EXERCISE OBJECTIVE: Swap "phylum" for "division" in the records, leaving everything else unchanged. Start at the line that has "scientific name: Megisba malaya" and continue to the end of the records.

GIVEN DATA:
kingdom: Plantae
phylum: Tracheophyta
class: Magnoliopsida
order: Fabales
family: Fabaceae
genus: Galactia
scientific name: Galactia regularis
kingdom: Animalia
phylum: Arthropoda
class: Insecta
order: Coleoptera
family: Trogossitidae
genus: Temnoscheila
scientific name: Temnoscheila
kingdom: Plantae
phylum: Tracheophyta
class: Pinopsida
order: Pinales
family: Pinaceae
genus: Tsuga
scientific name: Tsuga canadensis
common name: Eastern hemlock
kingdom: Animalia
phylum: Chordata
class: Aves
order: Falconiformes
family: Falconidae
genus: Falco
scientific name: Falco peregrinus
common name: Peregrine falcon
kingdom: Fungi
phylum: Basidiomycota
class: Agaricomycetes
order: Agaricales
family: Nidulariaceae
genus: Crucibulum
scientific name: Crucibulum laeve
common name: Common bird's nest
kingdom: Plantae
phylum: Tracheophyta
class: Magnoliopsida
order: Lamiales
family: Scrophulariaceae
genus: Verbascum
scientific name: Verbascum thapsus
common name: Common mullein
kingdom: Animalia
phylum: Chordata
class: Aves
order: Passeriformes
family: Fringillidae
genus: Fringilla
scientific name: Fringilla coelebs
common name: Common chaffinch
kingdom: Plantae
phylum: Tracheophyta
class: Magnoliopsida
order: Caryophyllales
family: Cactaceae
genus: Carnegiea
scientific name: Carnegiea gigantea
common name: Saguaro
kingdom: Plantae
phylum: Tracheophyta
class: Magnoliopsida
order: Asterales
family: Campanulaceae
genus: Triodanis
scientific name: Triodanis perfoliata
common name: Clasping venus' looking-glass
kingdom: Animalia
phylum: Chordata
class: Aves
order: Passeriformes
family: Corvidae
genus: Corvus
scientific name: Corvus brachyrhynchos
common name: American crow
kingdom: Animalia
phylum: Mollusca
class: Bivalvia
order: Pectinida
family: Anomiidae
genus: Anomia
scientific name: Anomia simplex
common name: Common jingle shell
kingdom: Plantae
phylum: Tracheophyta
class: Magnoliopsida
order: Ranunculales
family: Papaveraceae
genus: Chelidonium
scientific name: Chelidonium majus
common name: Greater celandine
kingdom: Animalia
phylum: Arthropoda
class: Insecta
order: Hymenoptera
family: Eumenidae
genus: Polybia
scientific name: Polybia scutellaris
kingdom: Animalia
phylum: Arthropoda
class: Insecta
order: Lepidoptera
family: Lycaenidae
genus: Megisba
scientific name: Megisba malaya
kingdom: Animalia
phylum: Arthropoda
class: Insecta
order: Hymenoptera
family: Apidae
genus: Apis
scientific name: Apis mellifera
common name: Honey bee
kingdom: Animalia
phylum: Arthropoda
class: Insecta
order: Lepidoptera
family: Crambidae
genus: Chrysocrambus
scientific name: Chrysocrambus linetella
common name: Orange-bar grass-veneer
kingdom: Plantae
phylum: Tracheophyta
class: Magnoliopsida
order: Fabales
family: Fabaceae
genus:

COMPLETE RESPONSE:
scientific name: Megisba malaya
kingdom: Animalia
division: Arthropoda
class: Insecta
order: Hymenoptera
family: Apidae
genus: Apis
scientific name: Apis mellifera
common name: Honey bee
kingdom: Animalia
division: Arthropoda
class: Insecta
order: Lepidoptera
family: Crambidae
genus: Chrysocrambus
scientific name: Chrysocrambus linetella
common name: Orange-bar grass-veneer
kingdom: Plantae
division: Tracheophyta
class: Magnoliopsida
order: Fabales
family: Fabaceae
genus:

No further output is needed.